EXERCISE GOAL: Pictures do not belong in the copy. Return all of the entries exactly.

RECORDS TO PROCESS:
↓↓↓

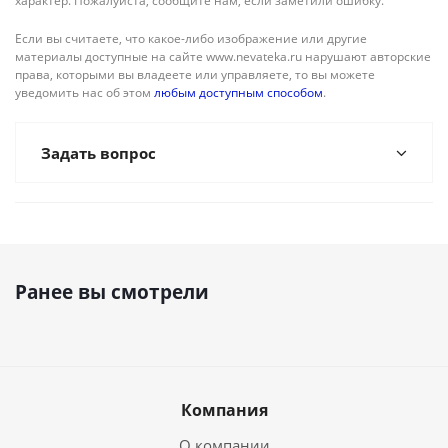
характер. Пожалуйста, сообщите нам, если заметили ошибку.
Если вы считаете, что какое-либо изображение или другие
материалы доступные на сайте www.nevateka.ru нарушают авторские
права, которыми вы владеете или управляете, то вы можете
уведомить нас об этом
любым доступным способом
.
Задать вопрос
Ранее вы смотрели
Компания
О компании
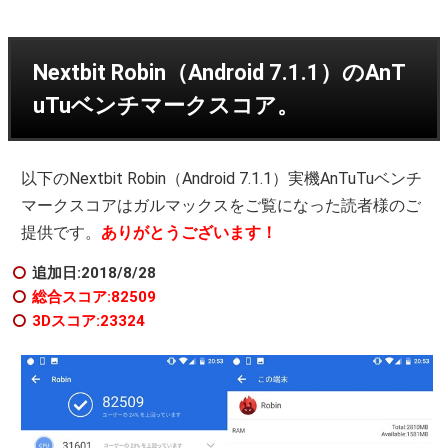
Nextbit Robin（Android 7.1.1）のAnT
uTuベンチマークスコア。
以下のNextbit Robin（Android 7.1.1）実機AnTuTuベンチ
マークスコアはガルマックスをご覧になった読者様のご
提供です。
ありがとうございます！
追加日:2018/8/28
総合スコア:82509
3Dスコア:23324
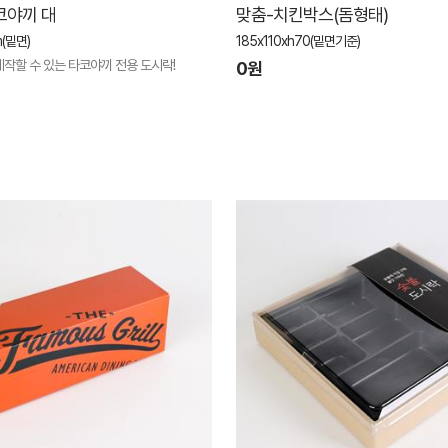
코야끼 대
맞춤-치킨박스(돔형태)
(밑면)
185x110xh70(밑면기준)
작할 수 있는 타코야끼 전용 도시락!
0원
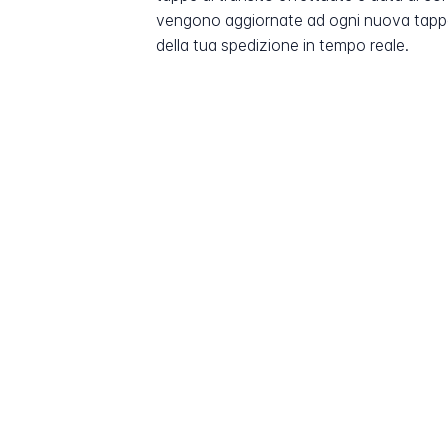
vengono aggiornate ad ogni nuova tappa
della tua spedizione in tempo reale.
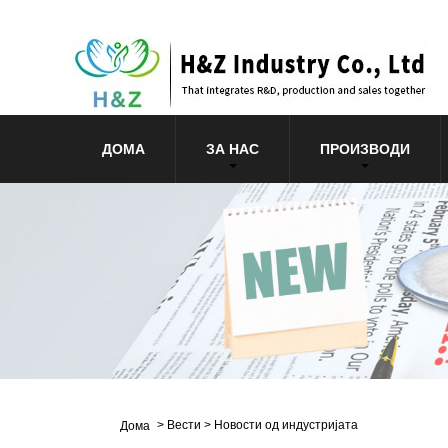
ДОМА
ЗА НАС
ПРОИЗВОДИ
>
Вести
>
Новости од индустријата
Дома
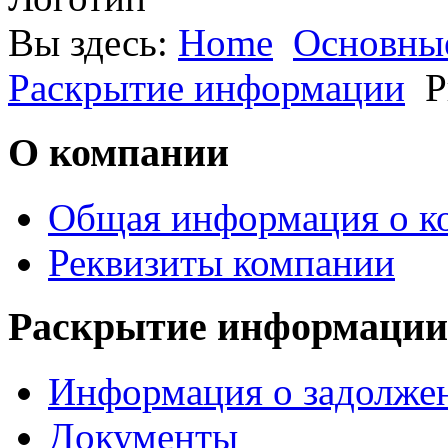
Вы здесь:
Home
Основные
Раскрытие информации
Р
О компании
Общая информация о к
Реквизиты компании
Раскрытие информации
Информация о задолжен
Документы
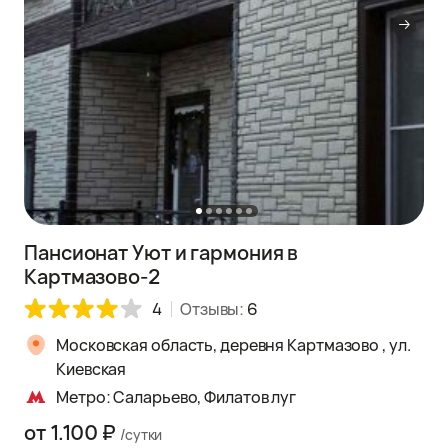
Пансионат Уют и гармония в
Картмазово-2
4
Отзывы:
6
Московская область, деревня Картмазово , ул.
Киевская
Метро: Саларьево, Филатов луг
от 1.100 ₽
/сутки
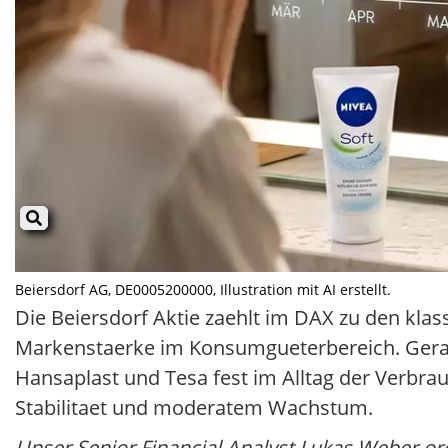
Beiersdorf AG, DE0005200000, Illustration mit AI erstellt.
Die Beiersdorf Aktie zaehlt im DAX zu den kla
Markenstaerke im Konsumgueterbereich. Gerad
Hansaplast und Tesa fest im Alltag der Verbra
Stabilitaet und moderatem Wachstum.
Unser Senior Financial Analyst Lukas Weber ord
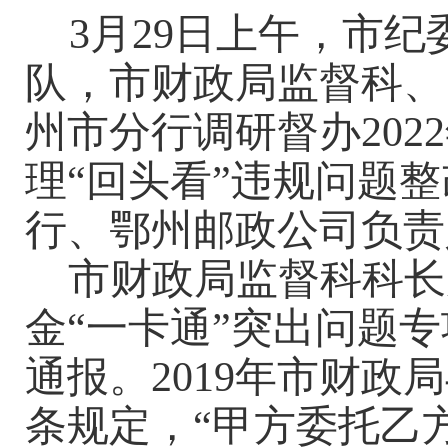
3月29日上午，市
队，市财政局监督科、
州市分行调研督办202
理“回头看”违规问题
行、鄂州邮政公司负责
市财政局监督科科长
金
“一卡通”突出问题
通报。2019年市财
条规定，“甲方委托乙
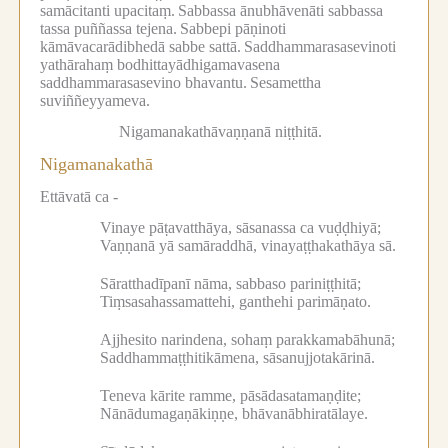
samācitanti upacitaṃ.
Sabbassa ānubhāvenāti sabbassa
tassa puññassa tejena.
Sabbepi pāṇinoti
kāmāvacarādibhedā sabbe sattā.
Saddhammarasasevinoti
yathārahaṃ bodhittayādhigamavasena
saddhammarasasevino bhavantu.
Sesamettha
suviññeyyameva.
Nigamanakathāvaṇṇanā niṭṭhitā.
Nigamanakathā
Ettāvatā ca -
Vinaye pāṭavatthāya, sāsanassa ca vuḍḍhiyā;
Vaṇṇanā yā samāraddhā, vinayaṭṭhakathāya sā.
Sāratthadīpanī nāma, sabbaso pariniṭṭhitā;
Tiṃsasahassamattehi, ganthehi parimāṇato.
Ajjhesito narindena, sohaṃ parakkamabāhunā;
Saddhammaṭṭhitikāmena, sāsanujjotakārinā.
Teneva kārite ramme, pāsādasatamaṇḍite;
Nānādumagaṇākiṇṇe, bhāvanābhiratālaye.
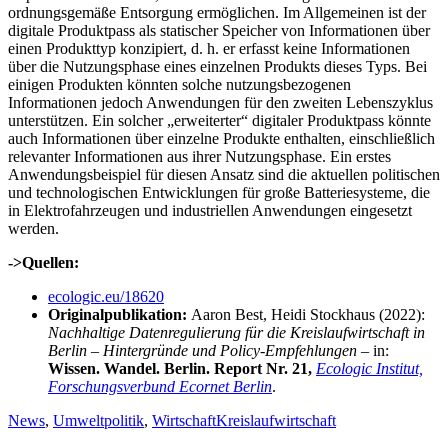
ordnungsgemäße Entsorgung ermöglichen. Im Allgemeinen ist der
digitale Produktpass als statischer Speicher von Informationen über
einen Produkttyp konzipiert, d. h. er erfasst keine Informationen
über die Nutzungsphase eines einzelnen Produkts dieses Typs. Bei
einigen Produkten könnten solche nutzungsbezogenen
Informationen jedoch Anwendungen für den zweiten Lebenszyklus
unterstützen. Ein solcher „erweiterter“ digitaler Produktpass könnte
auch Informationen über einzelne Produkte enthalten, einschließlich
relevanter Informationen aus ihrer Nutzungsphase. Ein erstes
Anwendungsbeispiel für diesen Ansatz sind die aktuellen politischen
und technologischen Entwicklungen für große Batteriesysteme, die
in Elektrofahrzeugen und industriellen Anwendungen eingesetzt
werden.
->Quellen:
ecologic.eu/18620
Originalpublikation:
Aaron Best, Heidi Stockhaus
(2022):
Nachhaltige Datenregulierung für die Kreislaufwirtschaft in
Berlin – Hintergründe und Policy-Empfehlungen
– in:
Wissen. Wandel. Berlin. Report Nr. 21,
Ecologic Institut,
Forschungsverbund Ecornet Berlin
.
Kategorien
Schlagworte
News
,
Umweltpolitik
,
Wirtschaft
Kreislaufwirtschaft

↑↑↑

TASK ANSWER:
характер. Пожалуйста, сообщите нам, если заметили ошибку.
Если вы считаете, что какое-либо изображение или другие
материалы доступные на сайте www.nevateka.ru нарушают авторские
права, которыми вы владеете или управляете, то вы можете
уведомить нас об этом
любым доступным способом
.
Задать вопрос
Ранее вы смотрели
Компания
О компании
Nextbit Robin（Android 7.1.1）のAnT
uTuベンチマークスコア。
以下のNextbit Robin（Android 7.1.1）実機AnTuTuベンチ
マークスコアはガルマックスをご覧になった読者様のご
提供です。
ありがとうございます！
追加日:2018/8/28
総合スコア:82509
3Dスコア:23324
코야끼 대
맞춤-치킨박스(돔형태)
(밑면)
185x110xh70(밑면기준)
작할 수 있는 타코야끼 전용 도시락!
0원
vengono aggiornate ad ogni nuova tappa
della tua spedizione in tempo reale.
ДОМА
ЗА НАС
ПРОИЗВОДИ
>
Вести
>
Новости од индустријата
Дома
Вы здесь:
Home
Основные
Раскрытие информации
Р
О компании
Общая информация о к
Реквизиты компании
Раскрытие информации
Информация о задолжен
Документы
Пансионат Уют и гармония в
Картмазово-2
4
Отзывы:
6
Московская область, деревня Картмазово , ул.
Киевская
Метро: Саларьево, Филатов луг
от 1.100 ₽
/сутки
Beiersdorf AG, DE0005200000, Illustration mit AI erstellt.
Die Beiersdorf Aktie zaehlt im DAX zu den kla
Markenstaerke im Konsumgueterbereich. Gerad
Hansaplast und Tesa fest im Alltag der Verbra
Stabilitaet und moderatem Wachstum.
Unser Senior Financial Analyst Lukas Weber ord
3月29日上午，市
队，市财政局监督科、
州市分行调研督办202
理“回头看”违规问题
行、鄂州邮政公司负责
市财政局监督科科长
金
“一卡通”突出问题
通报。2019年市财
条规定，“甲方委托乙
samācitanti upacitaṃ.
Sabbassa ānubhāvenāti sabbassa
tassa puññassa tejena.
Sabbepi pāṇinoti
kāmāvacarādibhedā sabbe sattā.
Saddhammarasasevinoti
yathārahaṃ bodhittayādhigamavasena
saddhammarasasevino bhavantu.
Sesamettha
suviññeyyameva.
Nigamanakathāvaṇṇanā niṭṭhitā.
Nigamanakathā
Ettāvatā ca -
Vinaye pāṭavatthāya, sāsanassa ca vuḍḍhiyā;
Vaṇṇanā yā samāraddhā, vinayaṭṭhakathāya sā.
Sāratthadīpanī nāma, sabbaso pariniṭṭhitā;
Tiṃsasahassamattehi, ganthehi parimāṇato.
Ajjhesito narindena, sohaṃ parakkamabāhunā;
Saddhammaṭṭhitikāmena, sāsanujjotakārinā.
Teneva kārite ramme, pāsādasatamaṇḍite;
Nānādumagaṇākiṇṇe, bhāvanābhiratālaye.
ordnungsgemäße Entsorgung ermöglichen. Im Allgemeinen ist der
digitale Produktpass als statischer Speicher von Informationen über
einen Produkttyp konzipiert, d. h. er erfasst keine Informationen
über die Nutzungsphase eines einzelnen Produkts dieses Typs. Bei
einigen Produkten könnten solche nutzungsbezogenen
Informationen jedoch Anwendungen für den zweiten Lebenszyklus
unterstützen. Ein solcher „erweiterter“ digitaler Produktpass könnte
auch Informationen über einzelne Produkte enthalten, einschließlich
relevanter Informationen aus ihrer Nutzungsphase. Ein erstes
Anwendungsbeispiel für diesen Ansatz sind die aktuellen politischen
und technologischen Entwicklungen für große Batteriesysteme, die
in Elektrofahrzeugen und industriellen Anwendungen eingesetzt
werden.
->Quellen:
ecologic.eu/18620
Originalpublikation:
Aaron Best, Heidi Stockhaus
(2022):
Nachhaltige Datenregulierung für die Kreislaufwirtschaft in
Berlin – Hintergründe und Policy-Empfehlungen
– in:
Wissen. Wandel. Berlin. Report Nr. 21,
Ecologic Institut,
Forschungsverbund Ecornet Berlin
.
Kategorien
Schlagworte
News
,
Umweltpolitik
,
Wirtschaft
Kreislaufwirtschaft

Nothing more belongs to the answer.